Aurangzeb must be sleeping peacefully in his grave in Khuldabad, Aurangabad/Chhatrapati Sambhaji Nagar district, while people fight over it three centuries after his death. The people over whom he ruled have come under the reign of several foreign powers, including the British, after his demise. They fought valiantly sacrificing tens of thousands of lives and achieved freedom. They refused to be governed by religious diktats either, and went on to form the world’s largest secular democracy despite being partitioned in the name of faith.
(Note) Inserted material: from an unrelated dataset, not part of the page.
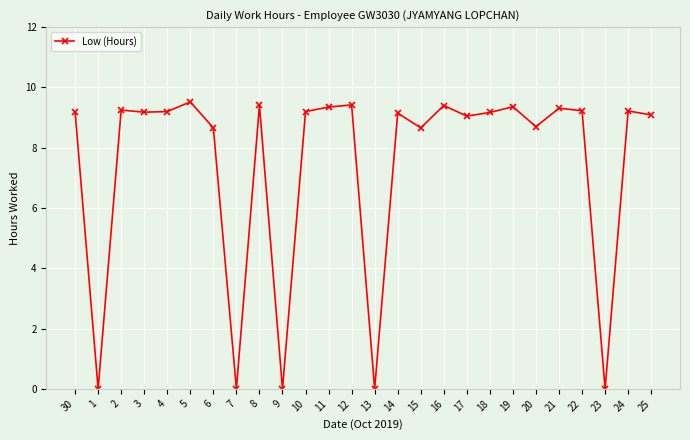

What is the maximum value shown in the chart?

9.5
Someone now wants to announce that the last powerful Mughal emperor was a brute who tortured, maimed and killed his own kin to achieve power and retain it and hence his tomb should be removed, even while others want to remember him as a frugal man who despised luxuries and that history is being distorted to defame him long after his death. While many say he plundered religious places, others opine that he helped build shrines even representing other faiths. India, being a democracy offering freedom of speech and expression as a fundamental right, must ensure all such persons are able to profess their beliefs publicly and in a peaceful manner. They should be able to tell their compatriots to learn the right lessons from the past so that we, as a people, focus on solving our day-to-day problems unitedly and prepare a better tomorrow for the future generations. That is what civilisational progress demands; that is what the Constitution asks of Indian citizens.
Sadly, though, this is not the case in India for quite some time now. There is a set of people who discover the wrongs of history as time passes and want them righted now. They place religion in front as a shield so that the people who are really in need of solutions to their problems can be hoodwinked into supporting them. They declare that the rule of law does not apply to issues when matters of religion are at stake.
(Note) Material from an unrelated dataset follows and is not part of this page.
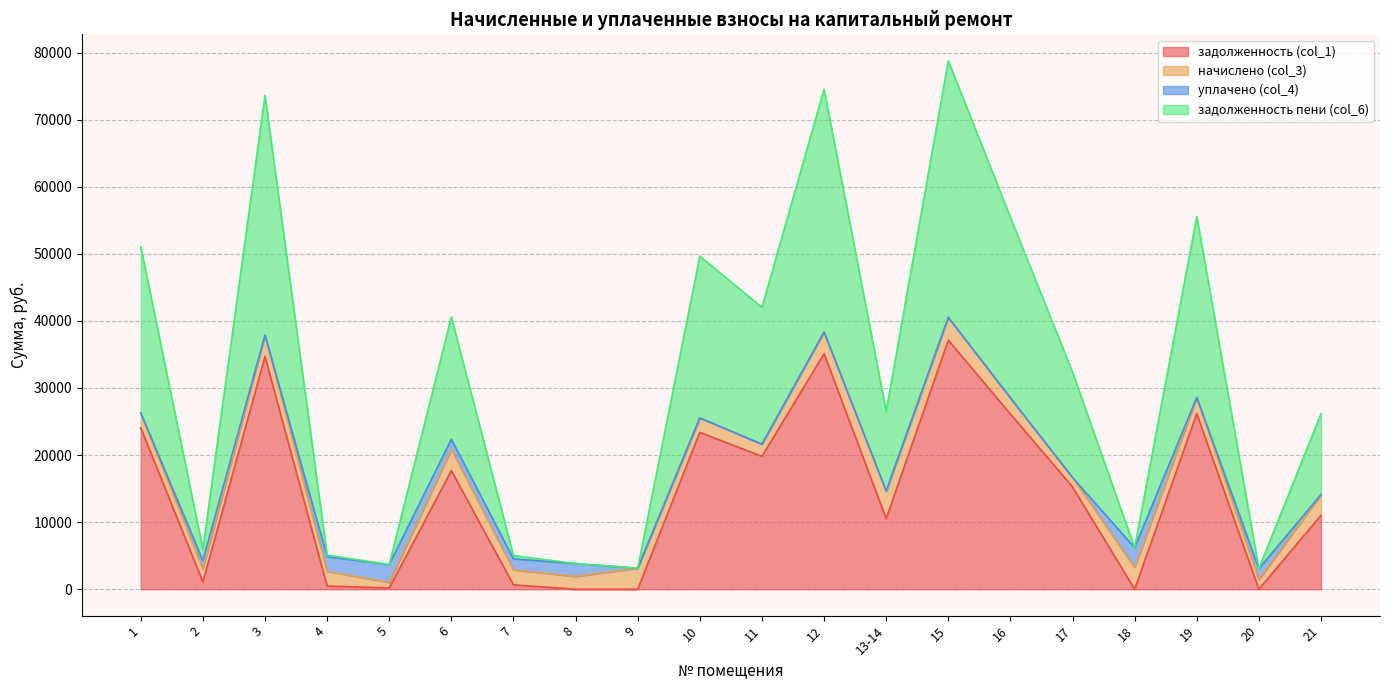

What is the label of the 3rd point from the left?

3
Such people are back in action in Nagpur and want the tomb of the Mughal emperor demolished. They are willing to be draw blood to achieve that aim. Then there are the saviours of the honour of the same man who died some 300 years ago. They too have no compunction in resorting to violence to accomplish their mission. It cannot get worse, or in fact more surreal, when the government in power books the admirers of the ruler of a bygone era for sedition.
That religious passions are fuelling this issue should not be the concern of a government mandated to uphold the rule of law. It should ruthlessly apply it to anyone who seeks to dent peace and make the life of ordinary people miserable. This business of discovering historical reasons to sow seeds of hatred has no place in a civilised society. It is all the more ironical when it is done in the name of a man, who, as an RSS leader put it, is “not relevant today”.